▸ **SUPPLIED INFORMATION**
▼

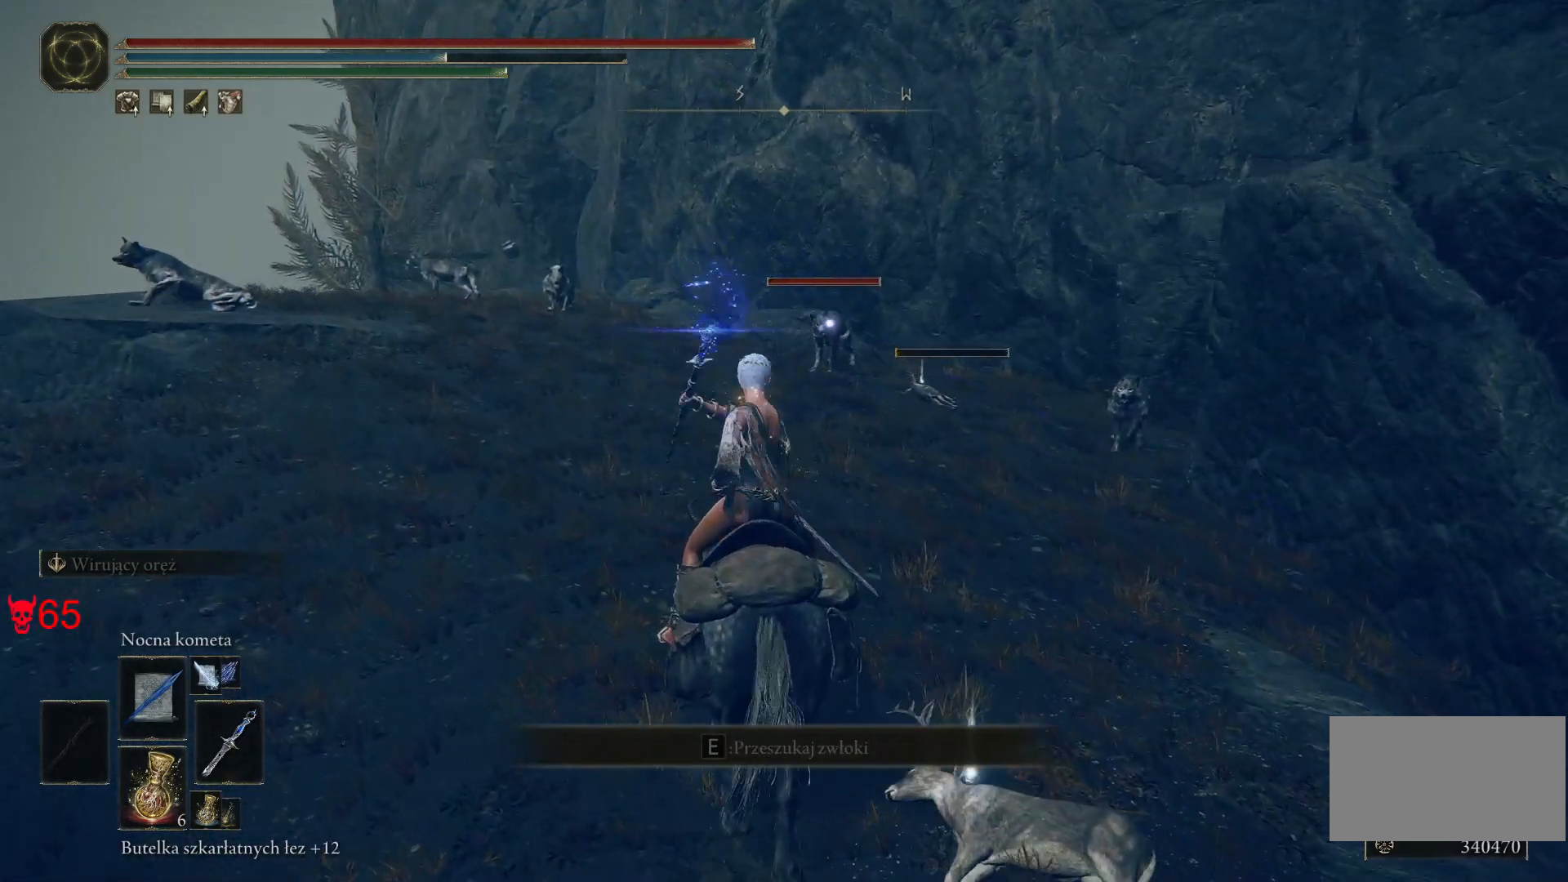
{"keys": [], "mouse": [], "events": [[233, "mouse_left", "down"], [417, "mouse_left", "up"]]}
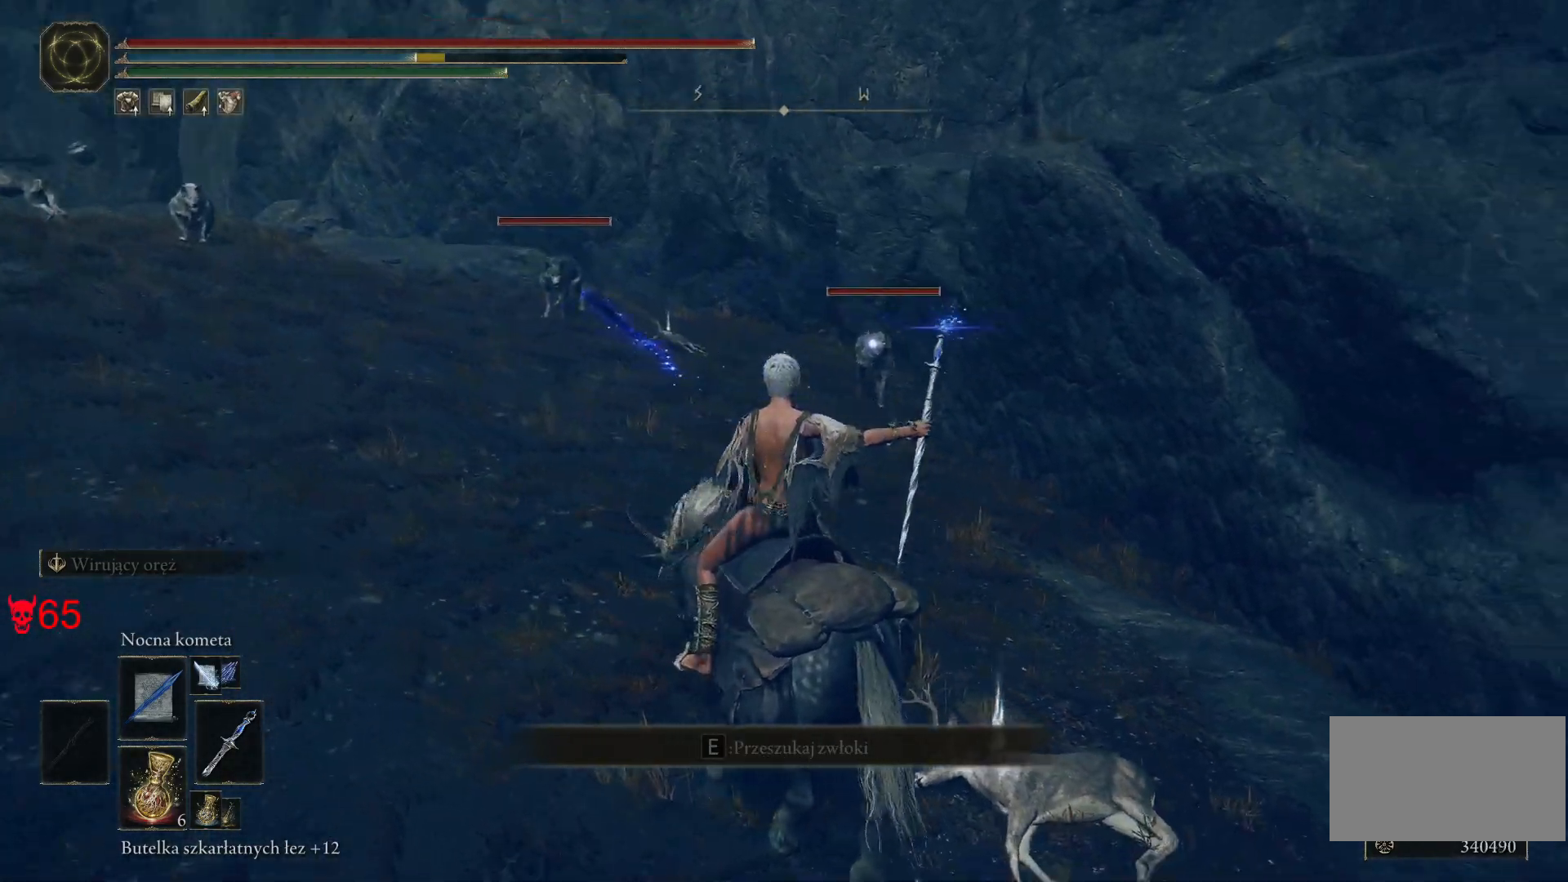
{"keys": [], "mouse": [], "events": []}
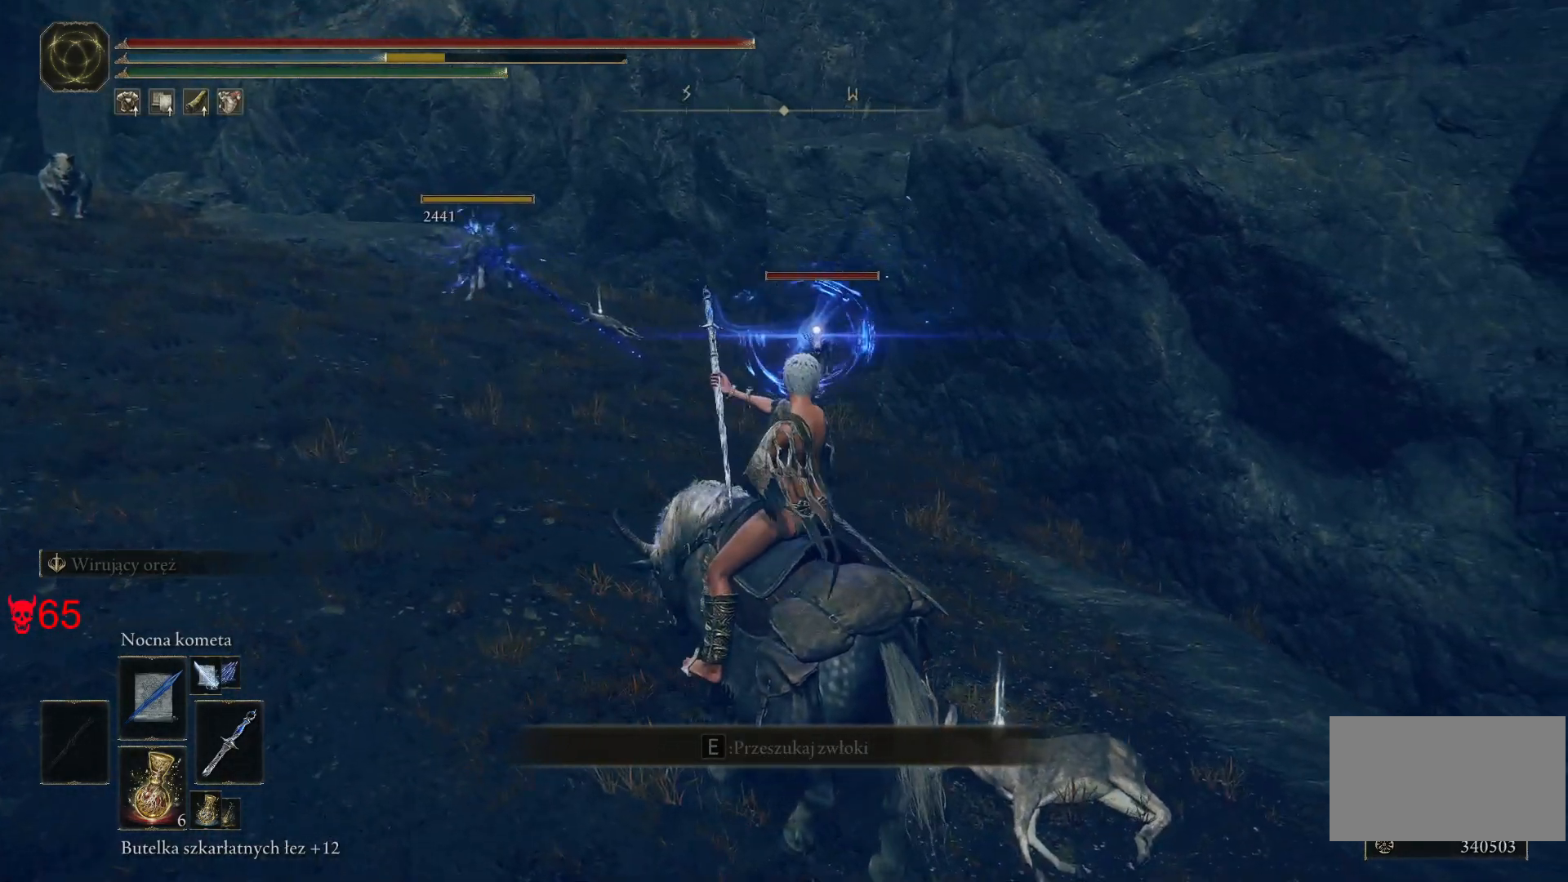
{"keys": ["w"], "mouse": [], "events": [[50, "mouse_wheel", "down"], [233, "mouse_wheel", "up"], [450, "w", "down"]]}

▲

▸ **YOUR TASK**
Wherever the word "down" occurs in a line of the listing, copy that line.

▸ **ANSWER SECTION**
{"keys": [], "mouse": [], "events": [[233, "mouse_left", "down"], [417, "mouse_left", "up"]]}
{"keys": ["w"], "mouse": [], "events": [[50, "mouse_wheel", "down"], [233, "mouse_wheel", "up"], [450, "w", "down"]]}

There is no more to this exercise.